En abordant cette question, la BBC réponds que « Tout médicament à usage humain aurait besoin d’agir seulement sur le cerveau ». Derek Lowe, un chimiste bien connu dans le développement de médicaments travaillant actuellement au sein de Vertex Phamaceuticals, a noté sur son blog que « si vous pouviez juste retenir un inhibiteur en dehors du pancréas, vous pourriez faire des affaires. Bonne chance avec cela. Je ne peux pas imaginer comment vous pourriez le faire ». Nous non plus !

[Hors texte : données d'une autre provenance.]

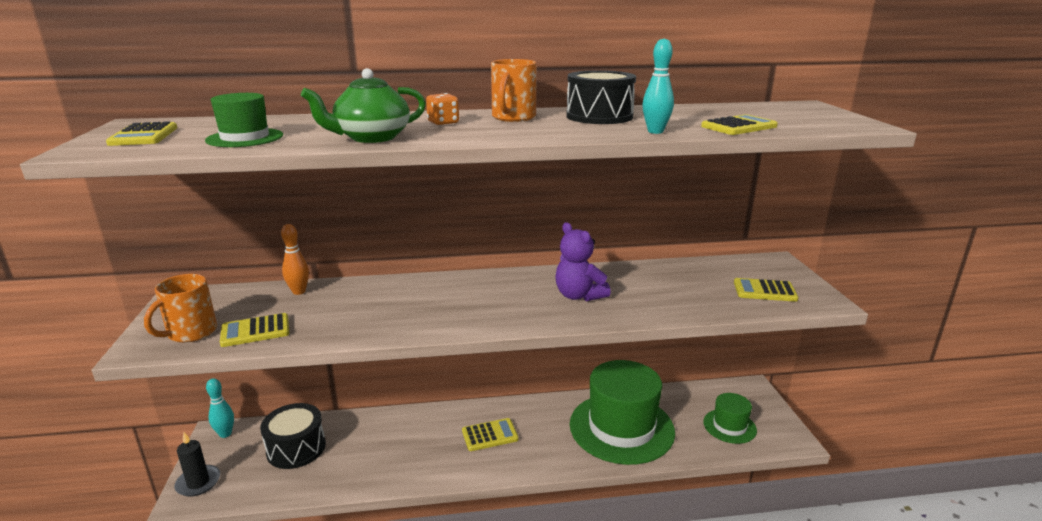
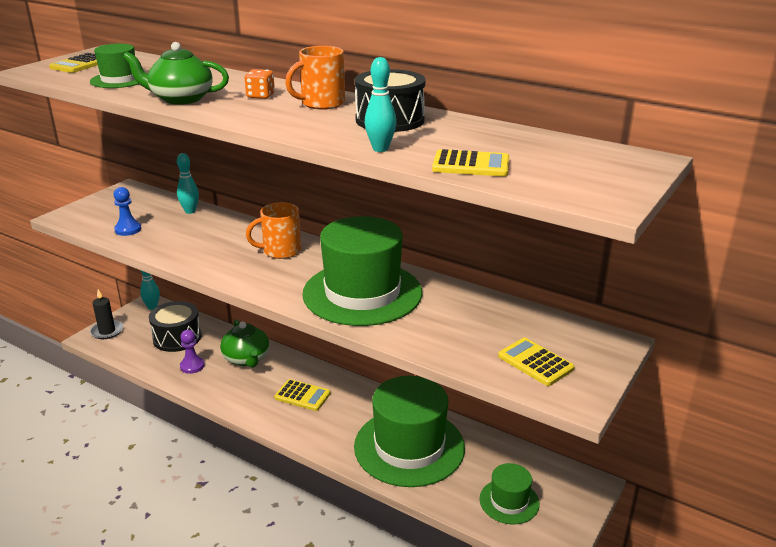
camera: 40 degrees right, 5 degrees up
(191, 333) = (98, 216): orange mug -> orange mug (280, 251)
(255, 331) = (128, 229): yellow calculator -> blue pawn
(299, 291) = (190, 211): orange bowling pin -> turquoise bowling pin
(349, 465) = (192, 366): none -> purple pawn
(397, 431) = (246, 359): none -> green teapot
(579, 295) = (362, 293): purple teddy bear -> green hat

Troisièmement : La pertinence avec les maladies d’Alzheimer et de Huntington reste à démontrer. Les célèbres organes de presse, tels que Time, CBS, BBC et The Independent ont tous structuré leurs articles principalement autour de la maladie d’Alzheimer. Il existe, sans doute, des liens entre la maladie à prions et les autres maladies, comme Huntington et Alzheimer. Mais, il n’y a pas assez de preuves pour dire que cette voie spécifique, ciblée dans cette étude, est partagée entre ces maladies. Nous ne voudrions pas traiter de la même manière une intoxication alimentaire et une grippe, simplement parce qu’elles impliquent, toutes deux, des vomissements. Chacune a sa propre cause, et probablement nécessite son propre traitement.
A retenir pour les familles MH
C’est une étude bien menée, bien conçue, visant à étudier les connexions entre la maladie à prions et la réponse aux protéines mal repliées dans les cellules. Intéressante, elle démontre que si vous comprenez suffisamment la science, vous pouvez venir avec des médicaments qui peuvent retarder la mort cellulaire dans le cerveau dans des maladies, auparavant incurables.
Mais nous sommes loin d’avoir quelque chose à dire de spécifique sur la façon de développer des médicaments pour la maladie de Huntington.